Floating-point math (in general) is not exact. But that doesn't mean that you should fear it, treat it as magic, and certainly not always treat two floating-point quantities equal if they are within 1.0E-10. Doing so will really break your math and cause all weird things to happen.

• For example, if you use fuzzy comparison with the cache mentioned above, you'll introduce hilarious errors. But even worse, the function will no longer be pure and the error depend on the previously computed results!
• Yes, even if x != 0.0 and y is a finite floating-point value, y / x need not be finite. But it might be relevant to know whether y / x is not finite because of overflow or because the operation was not mathematically well-defined to begin with.
• If you have a function that has as a precondition that an input parameter x has to be in the unit interval [0, 1), I would be really upset if it fired an assertion failure when called with x == 0.0 or x == 1.0 - 1.0E-14.
• The determinant you have computed might not be accurate. But if you're going to pretend that the matrix is not positive definite when the computed determinant is 1.0E-30, nothing is gained. All you did was increasing the likelihood of giving the wrong answer.
• Yes, your argument alpha might be affected by rounding errors and therefore alpha <= 1.0 might be true even though the true mathematical value for the expression alpha was computed from might have been truly greater than 1. But there is nothing you could possibly do about it at this point.
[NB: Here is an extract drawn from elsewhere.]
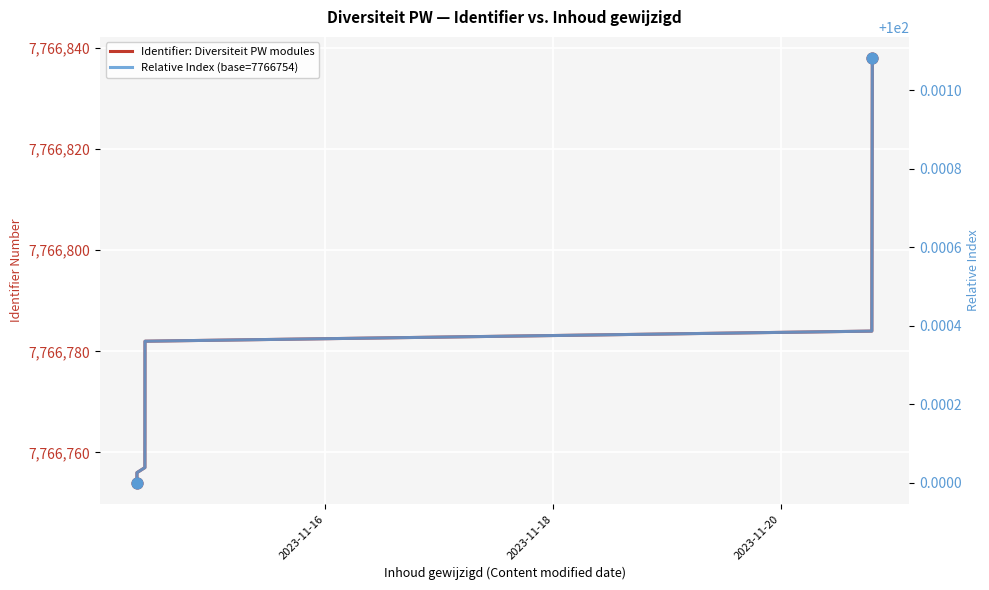

At how many categories does at least one series exceed 1226177?

12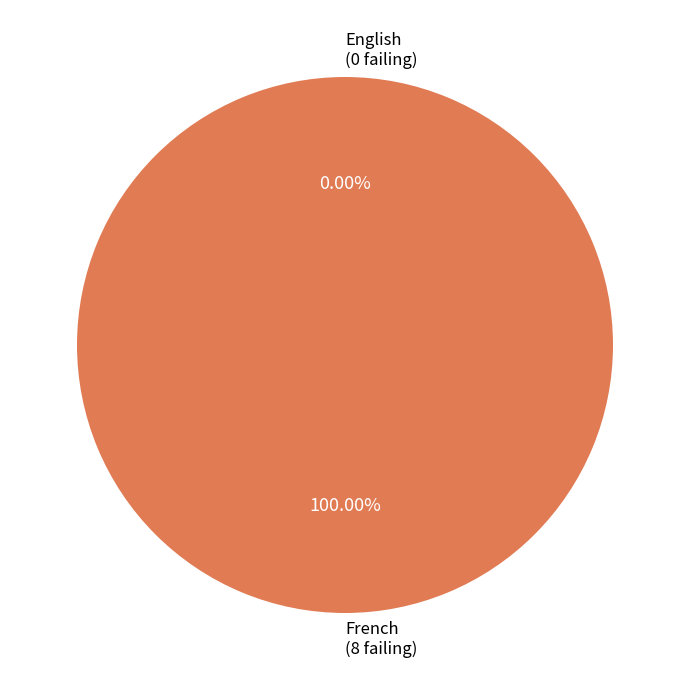

What is the smallest slice in the pie chart?

English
As always in software engineering, handle errors at the appropriate level and handle them only once. If you add rounding errors on the order of 1.0E-10 (this seems to be the magic value most people use, I don't know why) each time you're comparing floating-point quantities, you'll soon be at errors on the order of 1.0E+10…

Answer 7

The type of conditional used in a loop may limit the kinds of optimizations a compiler can perform, for better or for worse. For example, given:

uint16_t n = ...;
for (uint16_t i=1; i<=n; i++)
  ...  [loop doesn't modify i]

a compiler could assume that the above condition should cause the loop to exit after the nth pass loop unless n might 65535 and the loop might exit in some fashion other than by i exceeding n. If those conditions apply, the compiler must generate code which would cause the loop to run until something other than the above condition causes it to exit.

If the loop had instead been written as:

uint16_t n = ...;
for (uint16_t ctr=0; ctr<n; ctr++)
{
  uint16_t i = ctr+1;
  ... [loop doesn't modify ctr]
}

then a compiler could safely assume that the loop would never need to execute more than n times and may thus be able to generate more efficient code.

Note that any overflow with signed types can have nasty consequences. Given:

int total=0;
int start,lim,mult; // Initialize values somehow...
for (int i=start; i<=lim; i++)
  total+=i*mult;

A compiler might rewrite that as:

int total=0;
int start,lim,mult; // Initialize values somehow...
int loop_top = lim*mult;
for (int i=start; i<=loop_top; i+=mult)
  total+=i;

Such a loop would behave identically to the original if no overflow occur in the calculations, but could run forever even on hardware platforms where integer overflow would normally have consistent wrapping semantics.